Title: Efficient Distributed Complex Event Processing video
Speaker: Matthias Weidlich, Humboldt University
Abstract: Complex event processing emerged as a computational paradigm to detect patterns in event streams based on the continuous evaluation of event queries. Once such queries are evaluated in a network of event sources, efficient query evaluation may be achieved through the distributed evaluation of queries. In this talk, we present some of our recent results on achieving such distribution with graph-based evaluation plans as well as optimizations that rely on push-pull-communication.
Bio: Matthias Weidlich is a full professor at the Department of Computer Science at Humboldt-Universität zu Berlin (HU Berlin), Germany, where he holds the Chair on Databases and Information Systems. Before joining HU Berlin, he held positions at Imperial College London and at the Technion - Israel Institute of Technology. He has a PhD in Computer Science from the Hasso-Plattner-Institute, University of Potsdam. His research focuses on data-driven process analysis, event stream processing, and exploratory data analysis. He serves as Co-Editor in Chief for the Information Systems journal and is a member of the steering committees of the ACM DEBS and BPM conference series.
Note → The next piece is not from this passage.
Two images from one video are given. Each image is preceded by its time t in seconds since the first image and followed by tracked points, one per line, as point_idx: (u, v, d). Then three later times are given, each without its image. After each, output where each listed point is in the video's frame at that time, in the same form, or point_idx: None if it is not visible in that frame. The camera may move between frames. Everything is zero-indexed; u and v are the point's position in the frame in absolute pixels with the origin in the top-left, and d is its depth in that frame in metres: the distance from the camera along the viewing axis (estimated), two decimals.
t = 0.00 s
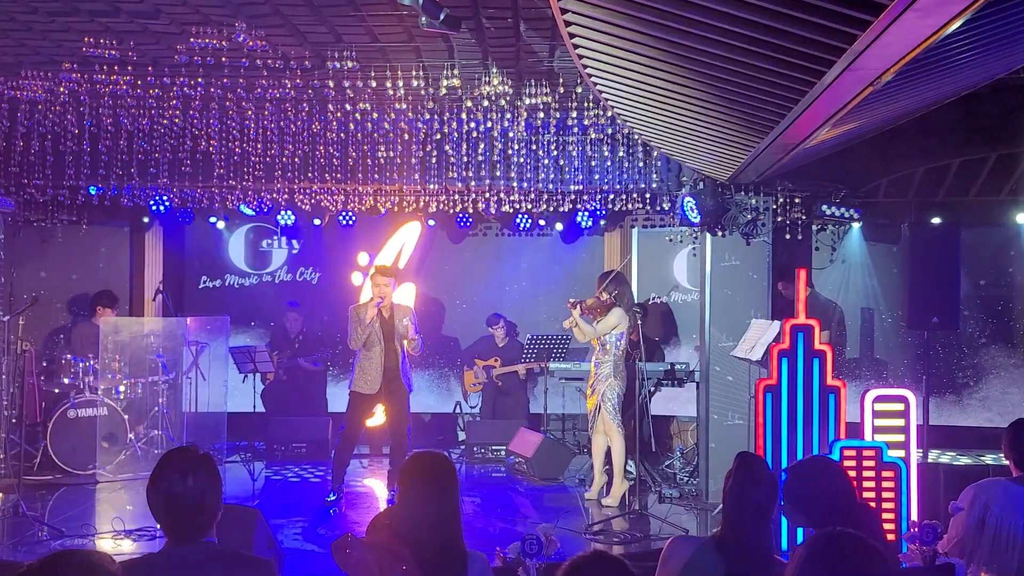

5 June 2024; 10:30AM (Note the unusual day)

Title: Opportunities for Latency Hiding in Modern OLTP Engines video
Speaker: Tiangzheng Wang, Simon Fraser University
Abstract: Traditional OLTP engines are limited by various latencies, such as I/O, memory stalls, synchronization and scheduling. Hiding such latency has been a major goal to achieve high transaction processing performance, but prior efforts have seen limited adoption by missing joint optimizations that mitigate the impact of multiple latency sources. A prime example is software prefetching which interleaves memory access and compute is often at odds with asynchronous I/O. In this talk, we will revisit various sources of latency in memory-optimized, larger-than-memory OLTP engines and propose several solutions that allow joint optimizations. We show how I/O and other sources of latency can be hidden to achieve high throughput, without cancelling out the benefits of software prefetching. The gist is a simple but effective scheduling scheme based on lightweight asynchronous I/O and stackless coroutines (e.g., those in C++20). We also emphasize the effort to make these work in an end-to-end database engine and considerations beyond performance, such as programmability and backward compatibility.
Bio: Tianzheng Wang is an assistant professor in the School of Computing Science at Simon Fraser University (SFU) in Metro Vancouver, Canada. His research centres around the making of database systems in the context of modern hardware, new programming language features and primitives, and new applications. His work also often extends to related areas such as operating systems, parallel programming and distributed systems. Tianzheng Wang received his Ph.D. and M.Sc. degrees in Computer Science from the University of Toronto in 2017 and 2014, respectively. He received his B.Sc. in Computing degree (First Class Honours) from Hong Kong Polytechnic University in 2012. Prior to joining SFU, he spent one year (2017-2018) at Huawei Canada Research Centre (Toronto) as a research engineer. In addition to adoptions by major cloud vendors and startups, his work has been recognized by two ACM SIGMOD Research Highlight Awards (2020 and 2022), a 2019 IEEE TCSC Award for Excellence in Scalable Computing (Early Career Researchers) and nominations for best/memorable paper awards.